Jika kita lihat penyebabnya bahwa kemacetan yang terjadi di sepanjang jalan Sudirman-Thamrin tadi itu karena banyaknya orang-orang yang bermobilitas melalui jalur dan waktu yang bersamaan, baik mereka yang memiliki kepentingan di sepanjang jalan tersebut atau tidak. Yang tidak memiliki kepentingan inilah yang menjadi titik api persoalan kemacetan di sepanjang jalan tersebut.
Dirasa dengan adanya penetapan ERP tersebut juga tidak akan memberikan efek untuk masalah kemacetan. Karena, para pengguna jalan tidak akan merasa diberatkan jika memang harus membayar ERP tadi dibandingkan mereka harus mencari jalan lain yang membuat jarak tempuh ke tempat tujuannya menjadi lebih jauh.
Ditambah dengan sistem pembayarannya yang dilakukan di akhir bulan semakin membuat mereka berlenggang kangkung untuk melewati jalur tersebut karena biaya tadi tidak harus mereka bayarkan secara langsung namun, ditangguhkan diakhir bulan. Namun, lain ceritanya bagi mereka yang memang berkantor di sepanjang di jalan tersebut, justru kebijakan ini akan menuai kritik karena mau ke kantor saja mereka harus bayar. Kebijakan ini diprediksi akan menuai kontroversi dikemudian hari.
Solusi yang mungkin dapat diterapkan pemerintah adalah dengan memberikan kebijakan bahwa pada jam-jam dengan beban puncak, yang diperbolehkan melintasi jalur tersebut hanya mereka yang memiliki kepentingan di sepanjang jalan Sudirman – Thamrin, atau dipersempit lagi jalur tersebut pada jam tertentu hanya boleh dilalui oleh para pekerja yang berkantor di sepanjang jalan Sudirman – Thamrin tadi.

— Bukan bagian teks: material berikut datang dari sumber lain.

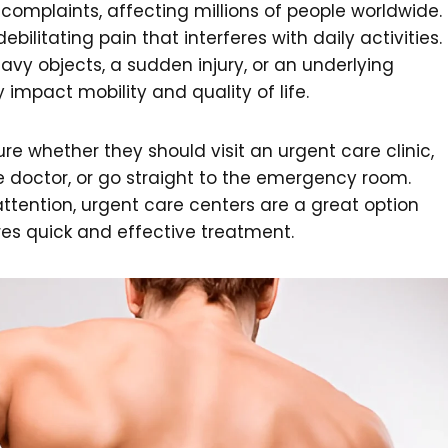
omplaints, affecting millions of people worldwide.
bilitating pain that interferes with daily activities.
eavy objects, a sudden injury, or an underlying
 impact mobility and quality of life.
e whether they should visit an urgent care clinic,
 doctor, or go straight to the emergency room.
tention, urgent care centers are a great option
res quick and effective treatment.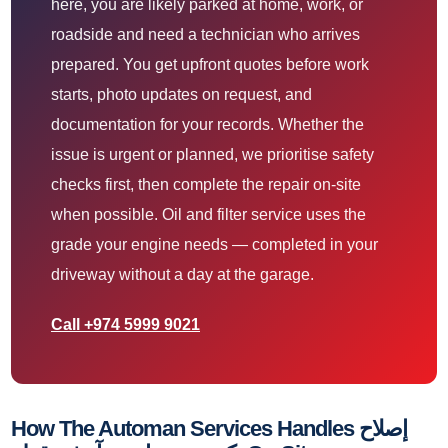
here, you are likely parked at home, work, or
roadside and need a technician who arrives
prepared. You get upfront quotes before work
starts, photo updates on request, and
documentation for your records. Whether the
issue is urgent or planned, we prioritise safety
checks first, then complete the repair on-site
when possible. Oil and filter service uses the
grade your engine needs — completed in your
driveway without a day at the garage.
Call +974 5999 9021
How The Automan Services Handles إصلاح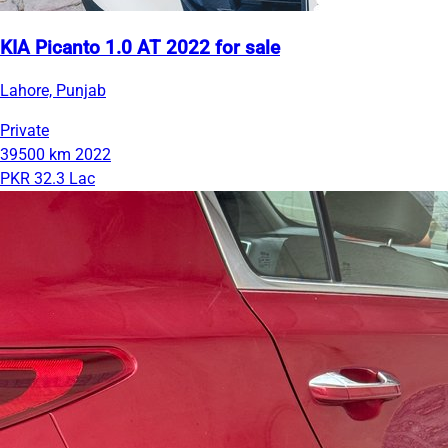
KIA Picanto 1.0 AT 2022 for sale
Lahore, Punjab
Private
39500 km
2022
PKR 32.3 Lac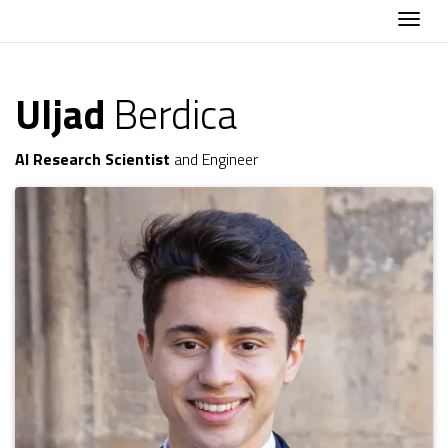
Togg
Uljad
Berdica
AI Research Scientist
and Engineer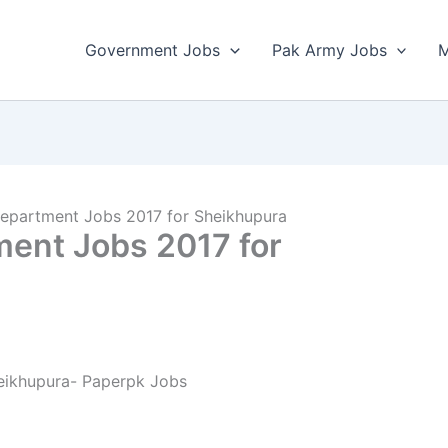
Government Jobs
Pak Army Jobs
M
Department Jobs 2017 for Sheikhupura
ment Jobs 2017 for
eikhupura- Paperpk Jobs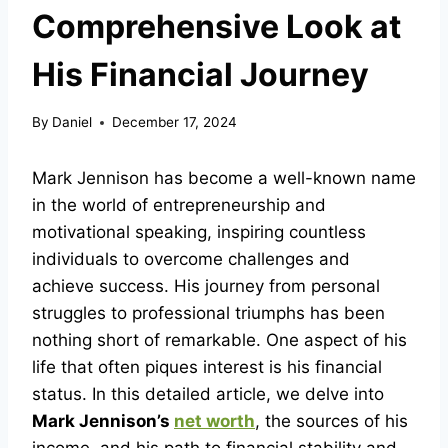
Comprehensive Look at
His Financial Journey
By
Daniel
December 17, 2024
Mark Jennison has become a well-known name
in the world of entrepreneurship and
motivational speaking, inspiring countless
individuals to overcome challenges and
achieve success. His journey from personal
struggles to professional triumphs has been
nothing short of remarkable. One aspect of his
life that often piques interest is his financial
status. In this detailed article, we delve into
Mark Jennison’s
net worth
, the sources of his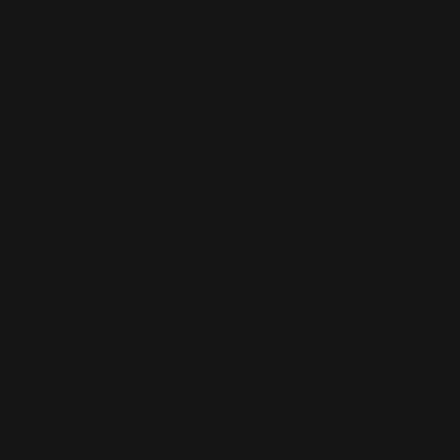
Author’s Note
Produced using the Geopolitika analysis system—
an integrated framework for structural
interrogation, elite systems mapping, and narrative
deconstruction.
READ MORE
Geopolitika: Institutional Profiles –
International Holocaust Remembrance
Alliance (IHRA)
From “Non-Legally Binding” to Institutional Force: How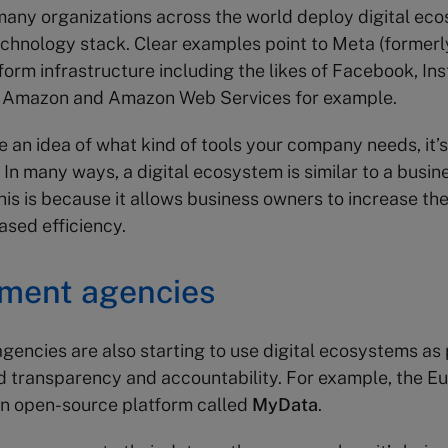
any organizations across the world deploy digital ec
technology stack. Clear examples point to Meta (former
tform infrastructure including the likes of Facebook, I
 Amazon and Amazon Web Services for example.
 an idea of what kind of tools your company needs, it’s
In many ways, a digital ecosystem is similar to a busin
is is because it allows business owners to increase the
ased efficiency.
ment agencies
encies are also starting to use digital ecosystems as p
d transparency and accountability. For example, the E
an open-source platform called
MyData
.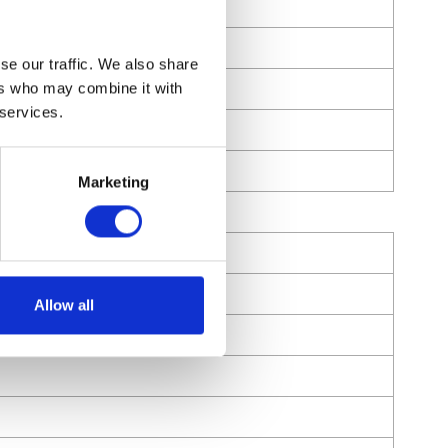
se our traffic. We also share
ers who may combine it with
 services.
Marketing
Allow all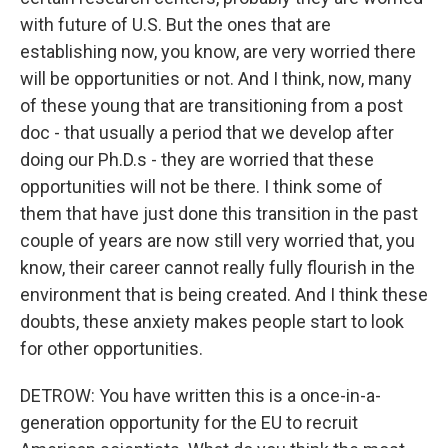
with future of U.S. But the ones that are
establishing now, you know, are very worried there
will be opportunities or not. And I think, now, many
of these young that are transitioning from a post
doc - that usually a period that we develop after
doing our Ph.D.s - they are worried that these
opportunities will not be there. I think some of
them that have just done this transition in the past
couple of years are now still very worried that, you
know, their career cannot really fully flourish in the
environment that is being created. And I think these
doubts, these anxiety makes people start to look
for other opportunities.
DETROW: You have written this is a once-in-a-
generation opportunity for the EU to recruit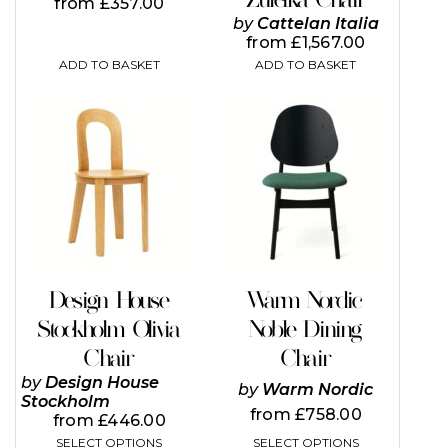
from
£
357.00
by
Cattelan Italia
from
£
1,567.00
ADD TO BASKET
ADD TO BASKET
This
This
product
product
has
has
multiple
multiple
variants.
variants.
The
The
options
options
may
may
be
be
chosen
chosen
on
on
Design House
Warm Nordic
the
the
Stockholm Olivia
Noble Dining
product
product
page
page
Chair
Chair
by
Design House
by
Warm Nordic
Stockholm
from
£
758.00
from
£
446.00
SELECT OPTIONS
SELECT OPTIONS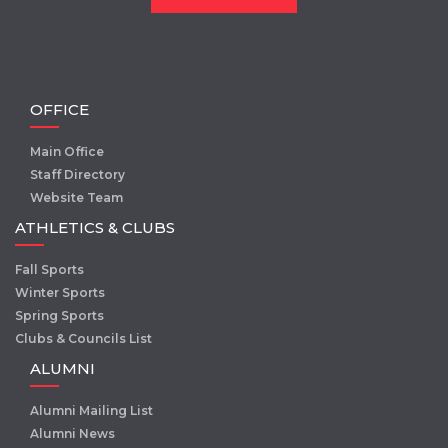
OFFICE
Main Office
Staff Directory
Website Team
ATHLETICS & CLUBS
Fall Sports
Winter Sports
Spring Sports
Clubs & Councils List
ALUMNI
Alumni Mailing List
Alumni News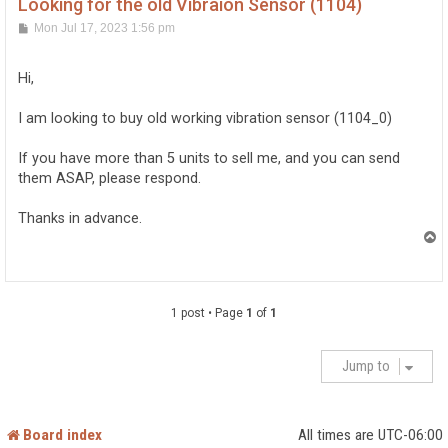
Looking for the old Vibraion Sensor (1104)
P
Mon Jul 17, 2023 1:56 pm
o
s
t
Hi,
I am looking to buy old working vibration sensor (1104_0)
If you have more than 5 units to sell me, and you can send
them ASAP, please respond.
Thanks in advance.
T
o
p
1 post • Page
1
of
1
Jump to
Board index
All times are
UTC-06:00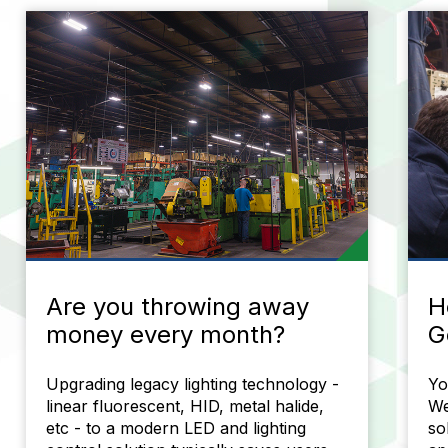
Are you throwing away
H
money every month?
G
Upgrading legacy lighting technology -
Yo
linear fluorescent, HID, metal halide,
We
etc - to a modern LED and lighting
so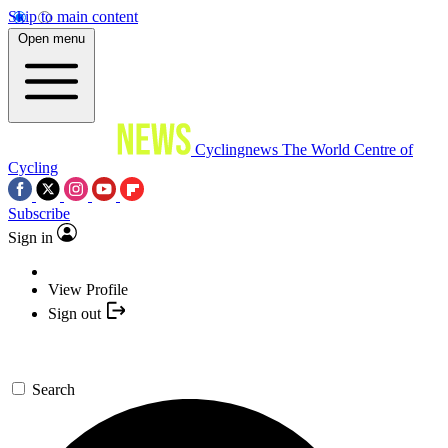
Skip to main content
Open menu
Cyclingnews
The World Centre of
Cycling
Subscribe
Sign in
View Profile
Sign out
Search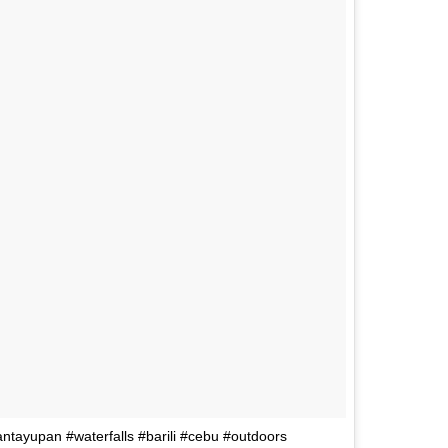
mantayupan #waterfalls #barili #cebu #outdoors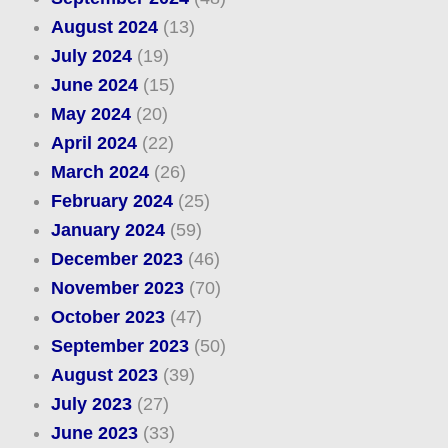
August 2024
(13)
July 2024
(19)
June 2024
(15)
May 2024
(20)
April 2024
(22)
March 2024
(26)
February 2024
(25)
January 2024
(59)
December 2023
(46)
November 2023
(70)
October 2023
(47)
September 2023
(50)
August 2023
(39)
July 2023
(27)
June 2023
(33)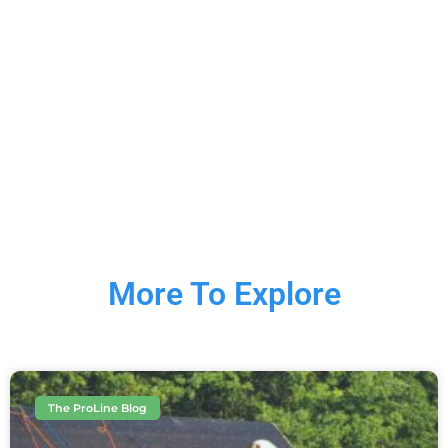
More To Explore
The ProLine Blog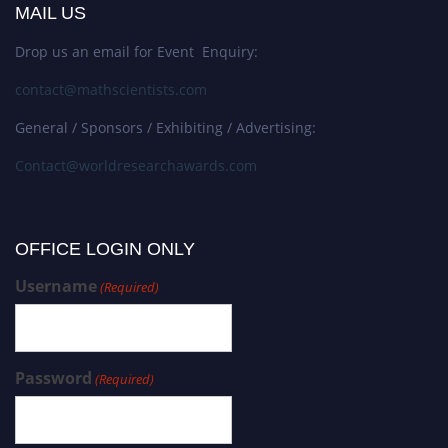
MAIL US
Drop us an email for Event Enquiry:
contact@mathscientists.com
General / Sponsors / Exhibiting / Advertising:
Contact@worldresearchawards.com
OFFICE LOGIN ONLY
Username
(Required)
Password
(Required)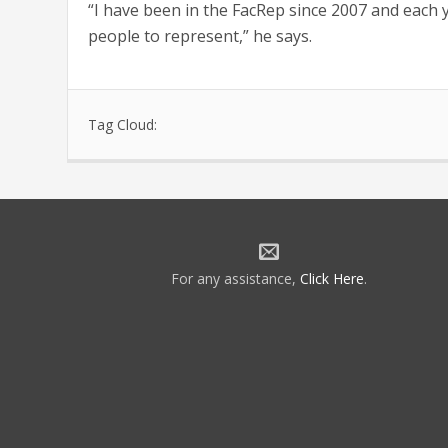
“I have been in the FacRep since 2007 and each 
people to represent,” he says.
Tag Cloud:
For any assistance,
Click Here
.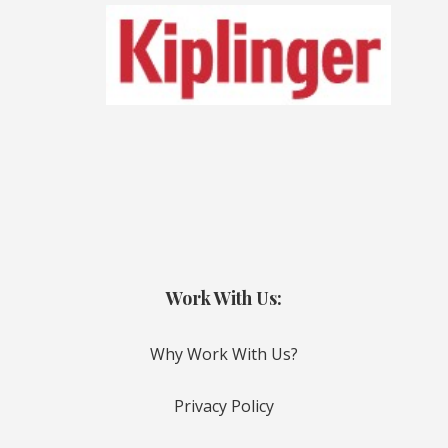
Work With Us:
Why Work With Us?
Privacy Policy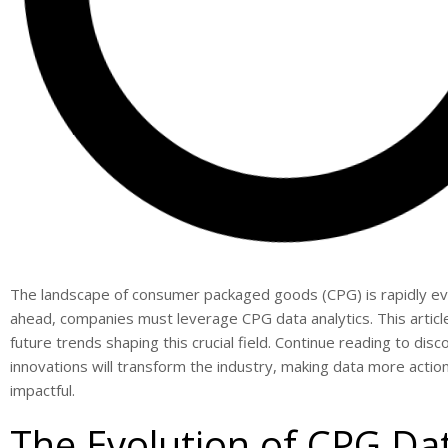
The landscape of consumer packaged goods (CPG) is rapidly evo
ahead, companies must leverage CPG data analytics. This articl
future trends shaping this crucial field. Continue reading to di
innovations will transform the industry, making data more actio
impactful.
The Evolution of CPG Da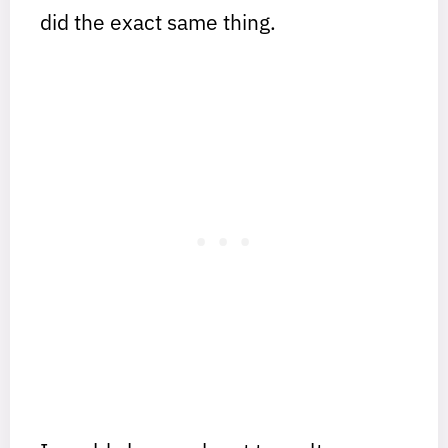
did the exact same thing.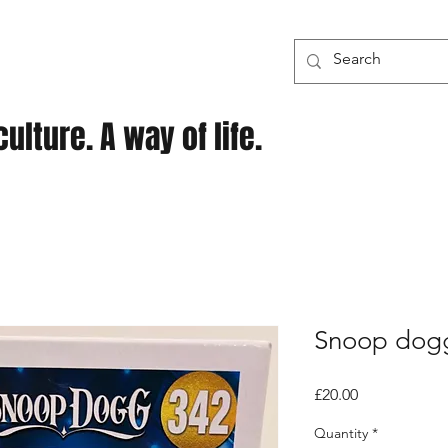
ulture. A way of life.
Snoop dog
Price
£20.00
Quantity
*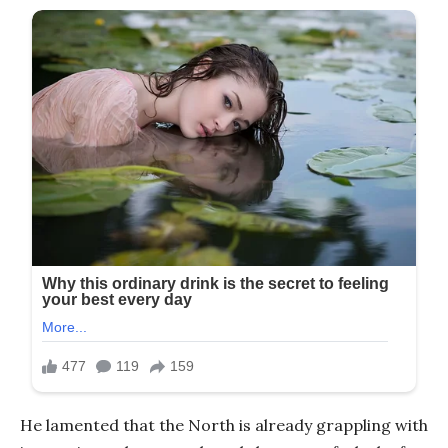
He lamented that the North is already grappling with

Dengan memberikan bukti kartu karyawan yang mereka miliki dipergunakan sebagai syarat untuk mereka mendapat akses untuk melintasi jalan tersebut pada jam-jam masuk dan keluar kantor. Dengan begitu, mau tidak mau mereka yang tidak memiliki kepentingan khususnya yang hanya numpang lewat tadi bisa menggunakan jalur lain untuk mencapai tujuannya pada jam-jam dengan beban puncak, sehingga volume kendaraan yang membuat kemacetan jalan tersebut dapat berkurang.
Kemudian, barulah setelah jam – jam masuk kantor usai mereka kembali diperbolehkan untuk melintasi jalur Sudirman – Thamrin tadi hingga batas waktu sampai jam pulang kantor jalan Sudirman – Thamrin tadi kembali ditutup untuk publik.